#### Document segment:
2.4.12 Operations and Management Open Area (opsarea)

Current Meeting Report

OPS (Operations and Management) Area Open Meeting

During the Operations and Management Area Open Meeting, we thanked Harald for his work in our area during the last year. He has contributed a lot. We're happy to see that he will still be able to keep a close eye on our work in his position on the IAB.

At the same meeting we welcomed Randy Bush who will take a co-AD position in our Area. Randy is with Verio and brings in a lot of operational experience. During the 44th IETF meeting he has already shown that he will be able to contribute a lot to our area.

It is important that all participants in the WGs in the OPS area are aware of our OPS home page and mailing lists. Our home page: http://www.ops.ietf.org

It contains generic info for our area, a ptr to the list of I-Ds that are under AD or IESG review/consideration (contains status of those I-Ds as well). There is important info on MIBs as well.

There are 2 important mailing lists:

- this list is for general OPS area discussions. It also is a place to discuss potential new work in the OPS area

- this list is to discuss general MIB issues.
- An issue that will be discussed here is "how to support IPv6 in MIBs".

[Un]subscription is the normal means, <listname>-request@ops.ietf.org, or the majordomo-familiar can use majordomo@ops.ietf.org. The mailing lists are archived on ops.ietf.org.

For any email that you want to send to the ADs, pls address it to the AD who is primarily responsible for the WG that the topic relates to. But pls also copy the other AD, so that both ADs know what is going on.

WG reports


ADSLMIB met on Monday March 15, 1999 at the 44th IETF. A brief summary was given of the changes made in the current draft which has been submitted to the IESG for promotion to Proposed Standard. An update on ADSL Forum activities and requests from the Forum for new work in the working group was presented. The remainder of the meeting was spent discussing new work items which should be included in a new charter, as the work specified in the current charter is near completion.

agentx (did not meet in msp)

The AgentX docs are nearing "final draft" release to the list of the next rev of both the protocol (RFC2257) and the MIB. Technical progress in terms of resoling previous open issues with the docs has been substantial. Editorial progress was the big hang up as our RFC editor was given a number of successful international assignments by his employer and our original primary MIB editor had to take time off the have a baby! For a variety of reasons (incluing technical continuity and recognition of prior contributions), we opted to wait for this team to re-gel. Also, it has been helpful to AgentX to let SNMPv3 and some of the DISMAN stuff mature as a foundation.

We have everyone back on board now and the core design and editorial teams have committed to a quick turn-around of the docs and I anticipate release to the full mailing list for summary discussion within the next ten days or so.

Following that, and barring any newly identified major items, we will be seeking the ADs' advice on how to proceed re the docs (esp. whether RFC2257 can move to Draft or has to recycle at Proposed).

Implementations are proceeding, several with public discussion on various e-mail lists. A second bake-off has been *tentatively* considered for sometime in the Summer in New England (Compaq/Digital hosting).

#### Given instruction 1:
Do these statements agree with the meeting report? (a) Randy Bush is with Verio. (b) ADSLMIB met on a Tuesday at the 44th IETF. (c) Email to the ADs should go only to the AD primarily responsible for the relevant WG. Answer yes or no for each, quoting the deciding words.
#### Given instruction 2:
Output the passage of the meeting report from "During the Operations" to "MIBs as well.", copied word for word.
Rely only on the meeting report for these answers, not on the data.

#### Extracted records:
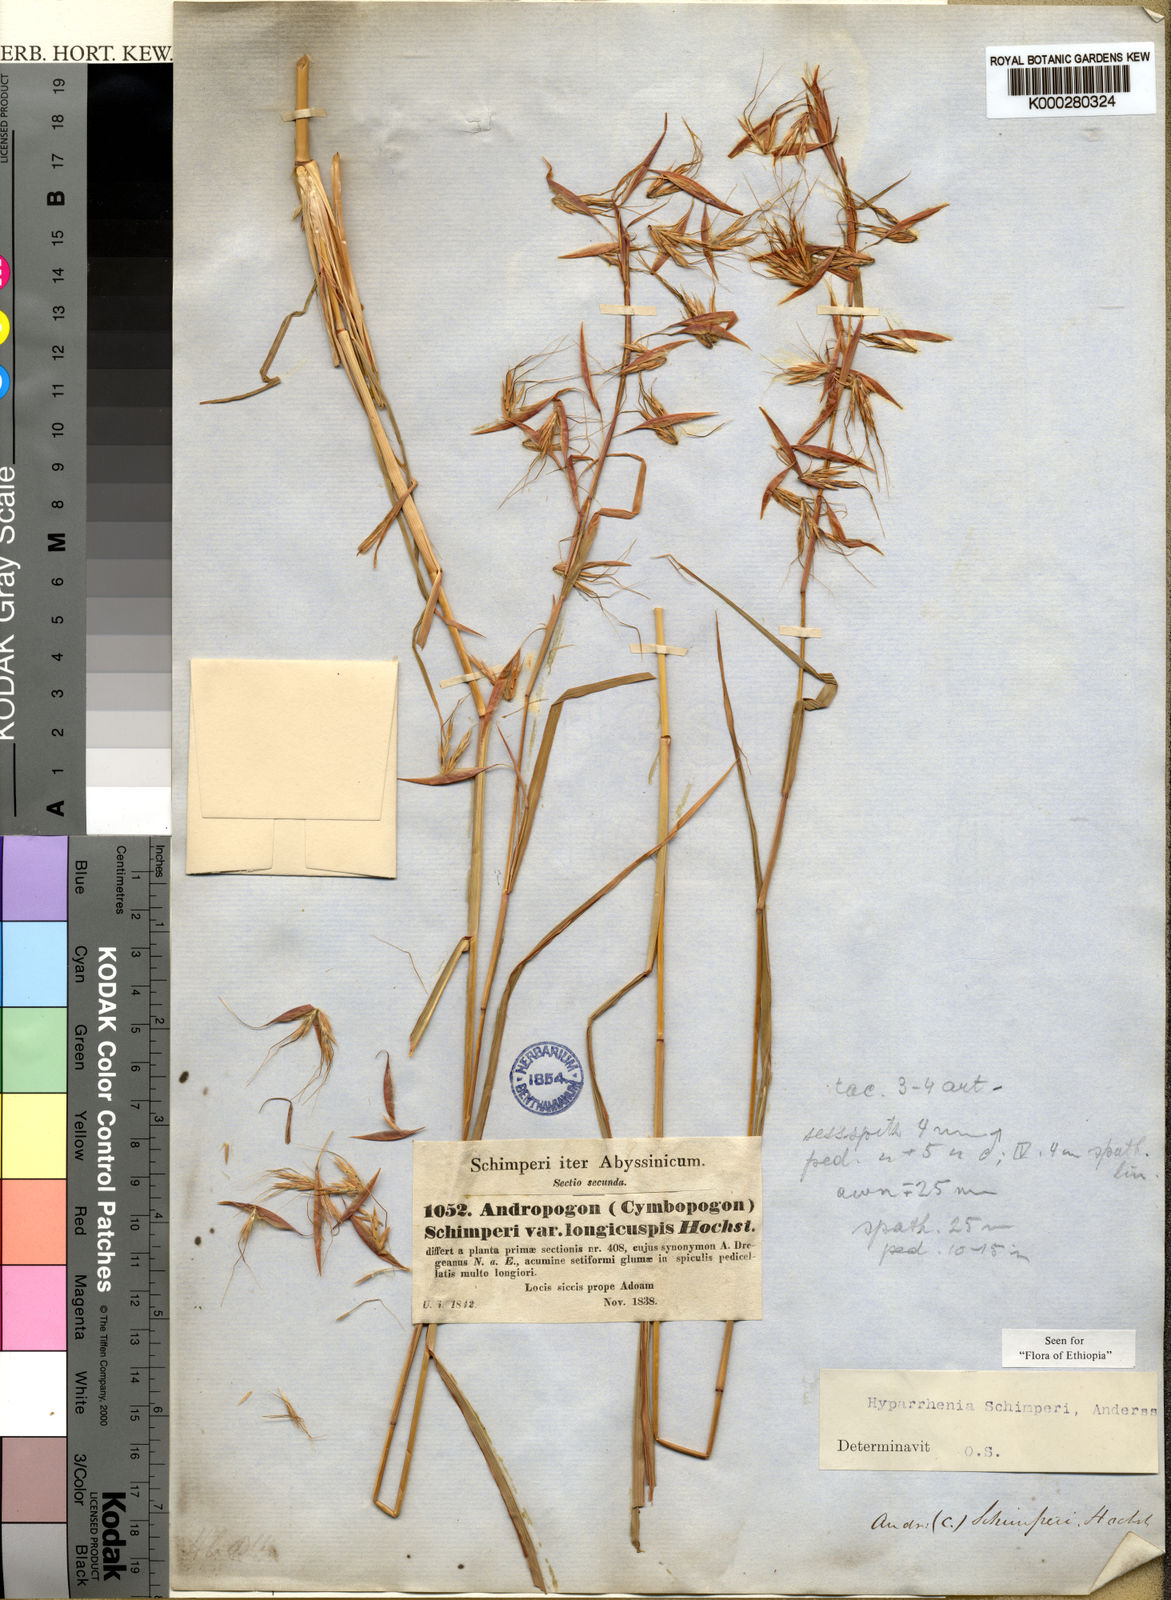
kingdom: Plantae
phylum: Tracheophyta
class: Liliopsida
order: Poales
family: Poaceae
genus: Hyparrhenia
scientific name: Hyparrhenia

#### Written response 1:
(a) Yes: "Randy is with Verio and brings in a lot of operational experience."
(b) No: "ADSLMIB met on Monday March 15, 1999 at the 44th IETF."
(c) No: "But pls also copy the other AD, so that both ADs know what is going on."

#### Written response 2:
During the Operations and Management Area Open Meeting, we thanked Harald for his work in our area during the last year. He has contributed a lot. We're happy to see that he will still be able to keep a close eye on our work in his position on the IAB.

At the same meeting we welcomed Randy Bush who will take a co-AD position in our Area. Randy is with Verio and brings in a lot of operational experience. During the 44th IETF meeting he has already shown that he will be able to contribute a lot to our area.

It is important that all participants in the WGs in the OPS area are aware of our OPS home page and mailing lists. Our home page: http://www.ops.ietf.org

It contains generic info for our area, a ptr to the list of I-Ds that are under AD or IESG review/consideration (contains status of those I-Ds as well). There is important info on MIBs as well.